CHALLENGE 1 — Name every type of hardware for which the Accelerator documentation below says accelerators currently exist.

TEXT —

## START

Shortcuts

Accelerator

class pytorch_lightning.accelerators.Accelerator(precision_plugin, training_type_plugin)[source]

Bases: object

The Accelerator Base Class. An Accelerator is meant to deal with one type of Hardware.

Currently there are accelerators for:

  • CPU

  • GPU

  • TPU

  • IPU

Each Accelerator gets two plugins upon initialization: One to handle differences from the training routine and one to handle different precisions.

Parameters
  • precision_plugin (PrecisionPlugin) – the plugin to handle precision-specific parts

  • training_type_plugin (TrainingTypePlugin) – the plugin to handle different training routines

all_gather(tensor, group=None, sync_grads=False)[source]

Function to gather a tensor from several distributed processes.

Deprecated since version v1.5: This method is deprecated in v1.5 and will be removed in v1.6. Please call training_type_plugin.all_gather directly.

Parameters
  • tensor (Tensor) – tensor of shape (batch, …)

  • group (Optional[Any]) – the process group to gather results from. Defaults to all processes (world)

  • sync_grads (bool) – flag that allows users to synchronize gradients for all_gather op

Return type

Tensor

Returns

A tensor of shape (world_size, batch, …)

abstract static auto_device_count()[source]

Get the devices when set to auto.

## END

ENTRIES —

## START

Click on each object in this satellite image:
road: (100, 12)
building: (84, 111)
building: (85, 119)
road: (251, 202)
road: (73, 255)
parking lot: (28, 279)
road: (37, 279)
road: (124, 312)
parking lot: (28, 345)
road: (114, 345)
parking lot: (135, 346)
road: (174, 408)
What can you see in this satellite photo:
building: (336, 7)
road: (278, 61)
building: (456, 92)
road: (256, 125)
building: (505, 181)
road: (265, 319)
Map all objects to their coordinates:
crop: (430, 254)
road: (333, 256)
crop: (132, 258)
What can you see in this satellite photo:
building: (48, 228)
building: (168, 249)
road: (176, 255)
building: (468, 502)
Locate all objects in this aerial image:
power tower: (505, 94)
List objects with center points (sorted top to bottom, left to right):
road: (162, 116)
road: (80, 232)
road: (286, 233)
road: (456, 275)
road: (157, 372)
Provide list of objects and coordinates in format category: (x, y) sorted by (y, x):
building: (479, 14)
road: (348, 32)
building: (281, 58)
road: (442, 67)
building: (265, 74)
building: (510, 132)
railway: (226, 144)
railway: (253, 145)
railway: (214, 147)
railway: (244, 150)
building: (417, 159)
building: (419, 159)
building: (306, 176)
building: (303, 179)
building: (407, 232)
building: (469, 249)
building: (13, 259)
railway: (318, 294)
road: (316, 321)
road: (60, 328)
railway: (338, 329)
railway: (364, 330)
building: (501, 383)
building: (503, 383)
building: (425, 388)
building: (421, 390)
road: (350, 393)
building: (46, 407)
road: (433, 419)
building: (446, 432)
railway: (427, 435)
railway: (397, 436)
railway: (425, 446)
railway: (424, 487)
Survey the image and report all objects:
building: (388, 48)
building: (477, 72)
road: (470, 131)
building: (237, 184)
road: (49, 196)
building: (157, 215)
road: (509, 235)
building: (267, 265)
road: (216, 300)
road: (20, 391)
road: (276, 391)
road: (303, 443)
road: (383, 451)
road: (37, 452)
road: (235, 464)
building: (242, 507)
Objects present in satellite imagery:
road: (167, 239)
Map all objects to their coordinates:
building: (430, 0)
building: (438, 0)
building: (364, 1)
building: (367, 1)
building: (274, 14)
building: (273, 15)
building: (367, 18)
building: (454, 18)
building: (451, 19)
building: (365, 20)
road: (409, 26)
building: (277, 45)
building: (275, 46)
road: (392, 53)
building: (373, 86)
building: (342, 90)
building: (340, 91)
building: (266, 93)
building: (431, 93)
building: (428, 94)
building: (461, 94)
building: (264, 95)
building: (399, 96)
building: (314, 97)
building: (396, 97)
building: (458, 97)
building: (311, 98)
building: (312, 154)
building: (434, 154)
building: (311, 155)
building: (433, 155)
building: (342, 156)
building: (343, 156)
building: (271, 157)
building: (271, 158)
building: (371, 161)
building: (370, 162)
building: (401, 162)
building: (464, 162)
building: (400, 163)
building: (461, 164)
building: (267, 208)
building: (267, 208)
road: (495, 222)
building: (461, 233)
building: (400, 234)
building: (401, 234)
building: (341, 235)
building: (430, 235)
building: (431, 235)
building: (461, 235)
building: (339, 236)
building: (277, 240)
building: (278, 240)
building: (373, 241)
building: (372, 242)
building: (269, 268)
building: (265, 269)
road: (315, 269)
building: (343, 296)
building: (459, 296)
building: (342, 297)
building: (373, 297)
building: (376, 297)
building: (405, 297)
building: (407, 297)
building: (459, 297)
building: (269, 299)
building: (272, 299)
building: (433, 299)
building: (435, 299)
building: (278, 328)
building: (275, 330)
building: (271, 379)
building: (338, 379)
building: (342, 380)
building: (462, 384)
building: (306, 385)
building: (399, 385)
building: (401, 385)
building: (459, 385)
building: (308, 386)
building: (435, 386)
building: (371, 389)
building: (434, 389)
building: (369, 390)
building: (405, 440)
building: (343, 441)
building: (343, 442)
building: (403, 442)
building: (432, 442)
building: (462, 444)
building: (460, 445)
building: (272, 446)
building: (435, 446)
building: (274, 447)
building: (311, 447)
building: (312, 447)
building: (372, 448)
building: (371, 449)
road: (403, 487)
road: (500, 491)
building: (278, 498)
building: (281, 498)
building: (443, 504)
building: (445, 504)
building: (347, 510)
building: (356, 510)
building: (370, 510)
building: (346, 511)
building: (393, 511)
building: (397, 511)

## END

CHALLENGE 2 — Format the lines of the listing as a JSON list of strings, one string per line and no blank lines, starting at the first line of the listing and ending at the line containing "road: (433, 419)".

WRITTEN SOLUTION 1 — CPU, GPU, TPU, IPU

WRITTEN SOLUTION 2 —
[
  "Click on each object in this satellite image:",
  "road: (100, 12)",
  "building: (84, 111)",
  "building: (85, 119)",
  "road: (251, 202)",
  "road: (73, 255)",
  "parking lot: (28, 279)",
  "road: (37, 279)",
  "road: (124, 312)",
  "parking lot: (28, 345)",
  "road: (114, 345)",
  "parking lot: (135, 346)",
  "road: (174, 408)",
  "What can you see in this satellite photo:",
  "building: (336, 7)",
  "road: (278, 61)",
  "building: (456, 92)",
  "road: (256, 125)",
  "building: (505, 181)",
  "road: (265, 319)",
  "Map all objects to their coordinates:",
  "crop: (430, 254)",
  "road: (333, 256)",
  "crop: (132, 258)",
  "What can you see in this satellite photo:",
  "building: (48, 228)",
  "building: (168, 249)",
  "road: (176, 255)",
  "building: (468, 502)",
  "Locate all objects in this aerial image:",
  "power tower: (505, 94)",
  "List objects with center points (sorted top to bottom, left to right):",
  "road: (162, 116)",
  "road: (80, 232)",
  "road: (286, 233)",
  "road: (456, 275)",
  "road: (157, 372)",
  "Provide list of objects and coordinates in format category: (x, y) sorted by (y, x):",
  "building: (479, 14)",
  "road: (348, 32)",
  "building: (281, 58)",
  "road: (442, 67)",
  "building: (265, 74)",
  "building: (510, 132)",
  "railway: (226, 144)",
  "railway: (253, 145)",
  "railway: (214, 147)",
  "railway: (244, 150)",
  "building: (417, 159)",
  "building: (419, 159)",
  "building: (306, 176)",
  "building: (303, 179)",
  "building: (407, 232)",
  "building: (469, 249)",
  "building: (13, 259)",
  "railway: (318, 294)",
  "road: (316, 321)",
  "road: (60, 328)",
  "railway: (338, 329)",
  "railway: (364, 330)",
  "building: (501, 383)",
  "building: (503, 383)",
  "building: (425, 388)",
  "building: (421, 390)",
  "road: (350, 393)",
  "building: (46, 407)",
  "road: (433, 419)"
]